■ WHAT YOU SHOULD DO:
Return, with both end lines included, exactly what the data below holds from the line with "Table 1 Weekly themes and communication" through the line with "Figure 2. Wind", though not the pictures.

■ SUPPLIED INFORMATION:
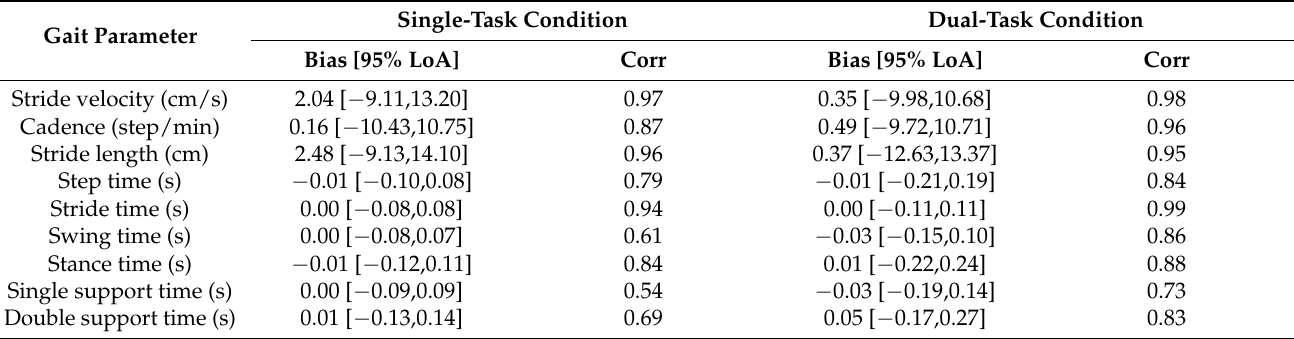
Table 5. Concurrent validity of pressure-sensing insoles and reference electronic walkway during single-task and dual-task condition in the stride-to-stride data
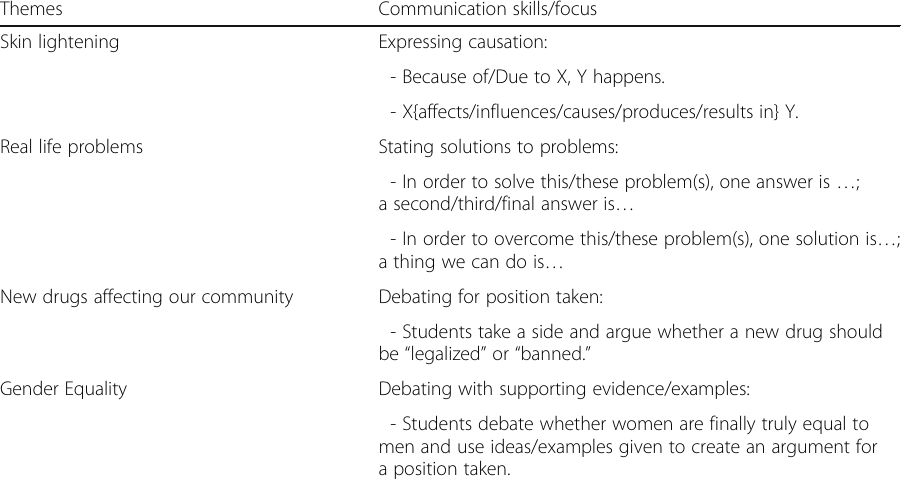
Table 1 Weekly themes and communication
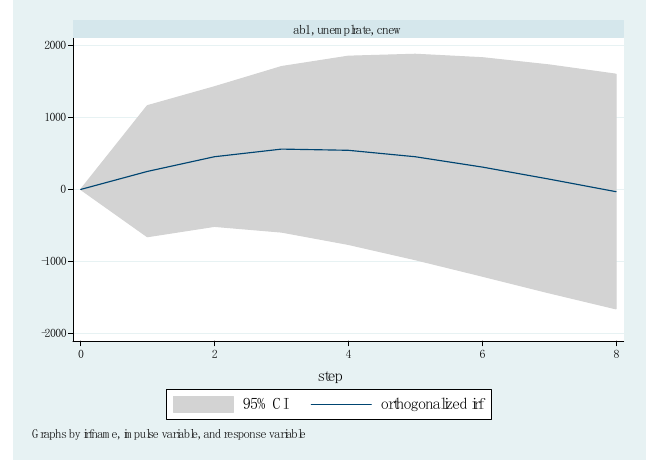
Figure 9. Impulse in the form of a logarithm of salaries growth and a response in the form of a logarithm of new loans growth.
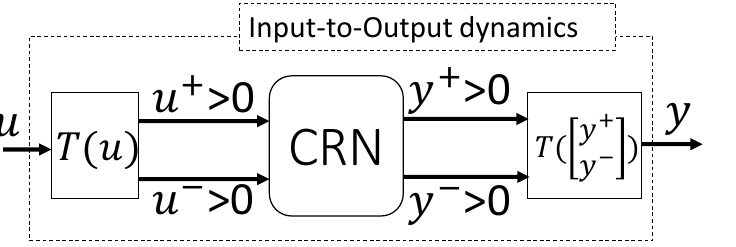
Figure 6. The depiction of input-to-output dynamics of a nonlinear internal positive representation using a linear system, given by the MAK of a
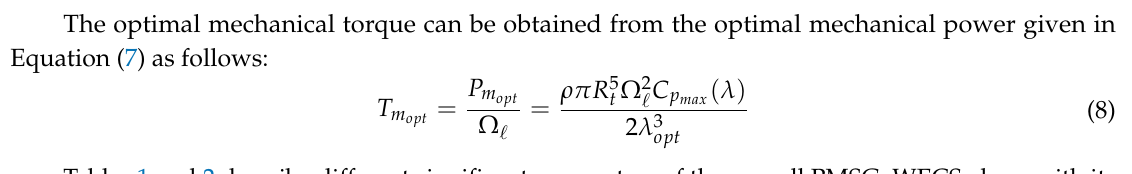
Figure 2. Wind turbine mechanical power output under different wind speeds.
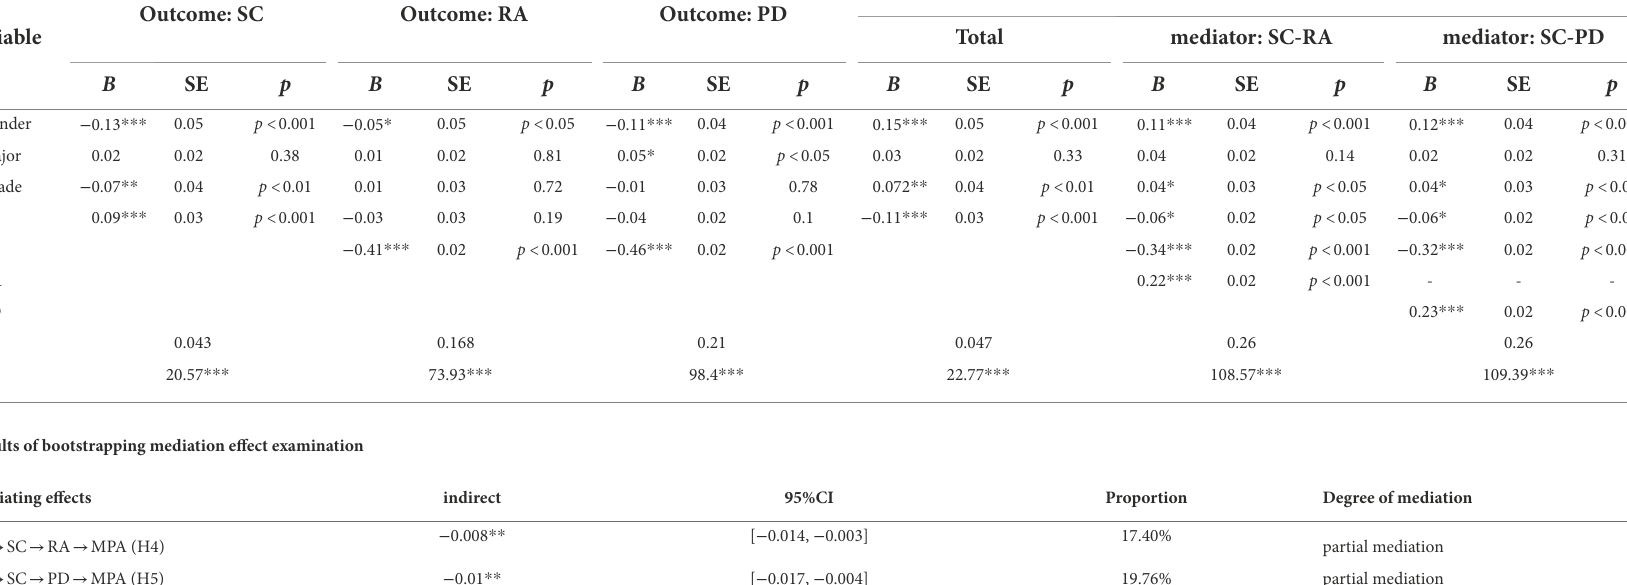
TABLE 4 Regression analysis of the chain mediating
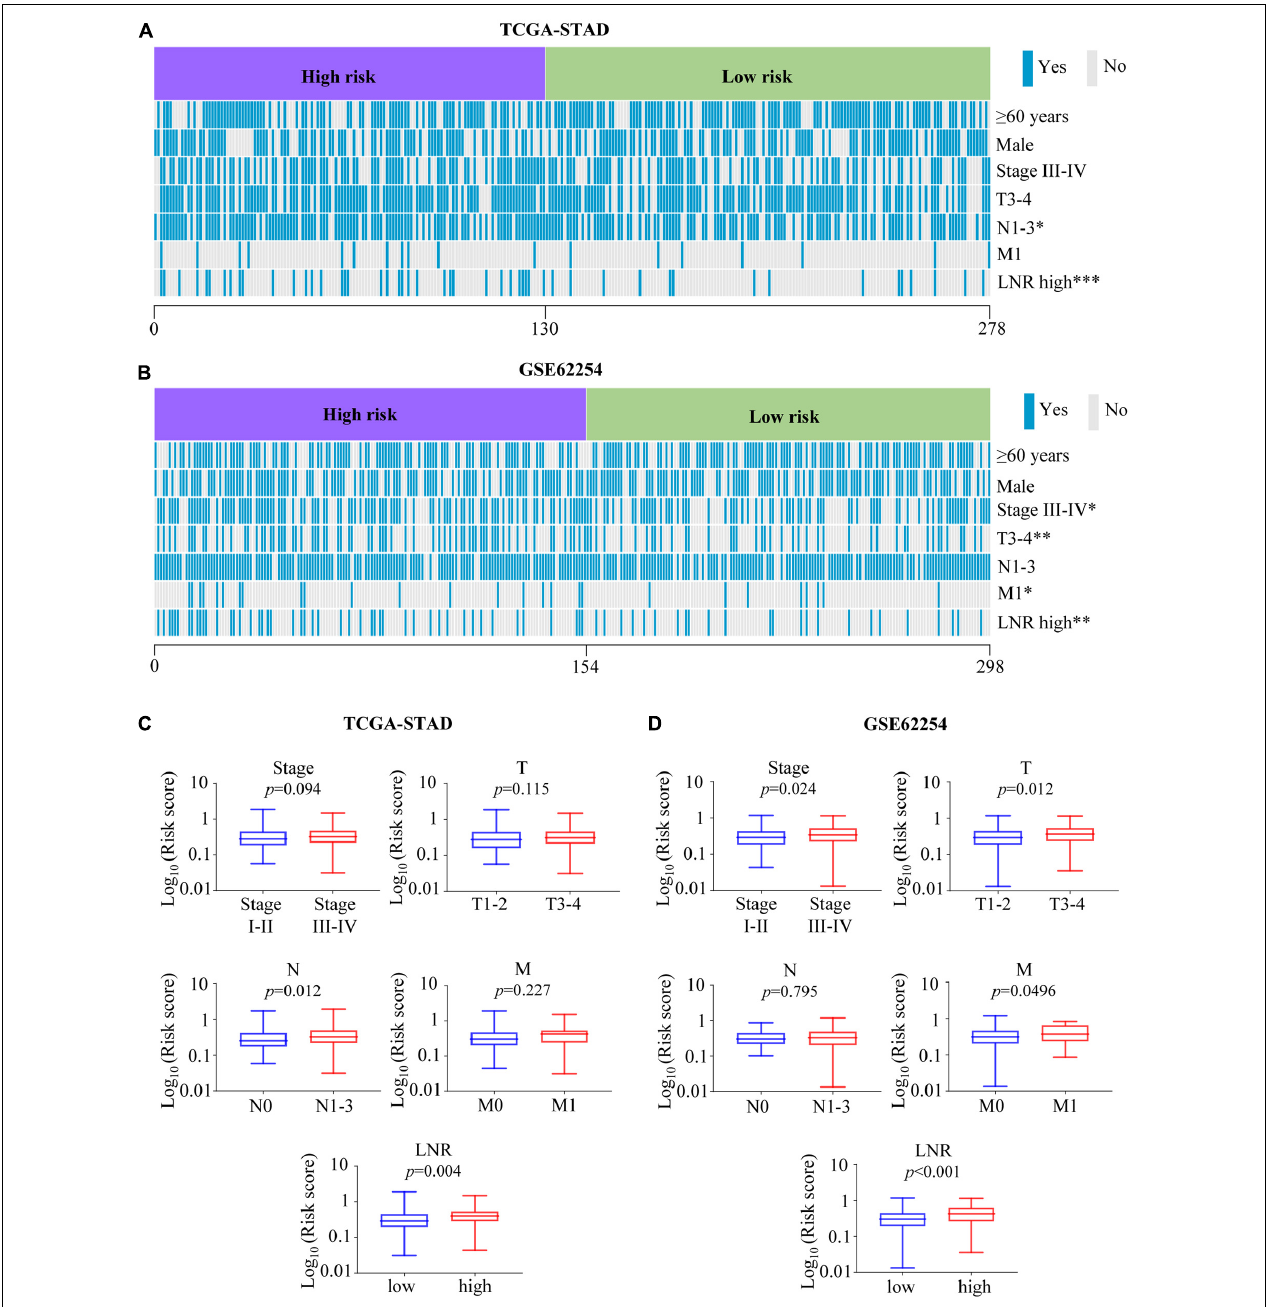
FIGURE 4 | Association between the risk score with clinical characteristics. (A,B) Heatmaps of association between the risk score with clinical characteristics in the TCGA-STAD (A) and GSE62254 (B) cohorts. (C,D) Comparisons of risk score among different clinical subgroups stratified based on stage, T, N, M, and LNR in the TCGA-STAD (C) cohort and GSE62254 (D) cohort. ∗ p < 0.05, ∗∗ p < 0.01, ∗∗∗ p <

■ TASK SOLUTION:
Table 1 Weekly themes and communication
Figure 9. Impulse in the form of a logarithm of salaries growth and a response in the form of a logarithm of new loans growth.
Figure 6. The depiction of input-to-output dynamics of a nonlinear internal positive representation using a linear system, given by the MAK of a
Figure 2. Wind turbine mechanical power output under different wind speeds.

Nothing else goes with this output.